Today I found myself walking in the shoes of Wanda Whoopie-Cushion from years past.  The older kids were off at school and the younger kids were here at the house, making a mess and having a happy time playing.  Now, at 1:00 pm, I once again have blocks on my floor, dishes in my sink, dishes in my counter, dishes on the table, shoes all over the entryway, spots of this and that all over the bathroom sink, and laundry piling on the floor.

"Girlie, it is Quiet Time!" I declared.  "You can have a nap or you can read books on the bed.  When this number *gestures to the clock* is a "2" Quiet Time is done.  Okay?"

"Okay" she answered.  She's done this at Auntie Wanda's house before.

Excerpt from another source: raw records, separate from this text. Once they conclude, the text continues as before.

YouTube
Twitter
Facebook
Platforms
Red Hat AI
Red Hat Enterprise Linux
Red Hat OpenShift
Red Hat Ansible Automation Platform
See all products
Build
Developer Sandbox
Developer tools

Auntie Wanda has never needed Quiet Time as much as she needs it today.

Auntie Wanda salutes the mommies and daddies of pre-schoolers.  So much energy packed into such a tiny frame.  So much mess to be made, whether externally-sourced or internally-sourced.  So much fun and joy to find and welcome with each passing moment.  So many squishy arms around my neck, ready to give me sticky hugs and smiley kisses.

So much love.

It is 1:20.  I need to stop playing on my "cah-puter" so that I can clean up to make room for more mess.

Sunday, June 2, 2013

Giggling with the Girlies

Since I am the parent of  7, 9, and 10 year old children, I had forgotten that everything is hilarious when you're four years old. 

I took my nieces shopping tonight.  They are staying with us while their parents get a much-needed vacation for a few days.  As we turned onto the main street to go to the store, which happens to be the same direction we would turn to go to their house, the girls asked if we were going to their house to get "Pepper," their black poodle.  I made a joke of it so they wouldn't get homesick and said (in a silly voice, of course), "Nooo!  Pepper can't go shopping with us...  Can you imagine Pepper buying milk at the store?"  The girls giggled and settled into silence.

Until I heard a sneaky little voice pipe up in the back asking, "Pepper?" and then erupting into giggles.  That got the other one laughing and we laughed the whole way to the store, through the store, and home from the store.  All from one little word which turned into one very silly joke.

It's so fun to be able to just let go and laugh about silly things.  I think that sometimes the laughter masks other emotions, but it's more fun to laugh than to cry.  We've had tears today, but we've had much more laughter.  As I kissed the girls good night and tucked them in, they were still smiling, content from a day of giggles, hugs, reading, singing and family.

Kids will not remember the little things that make them cry if we give them enough happy memories of love and laughter.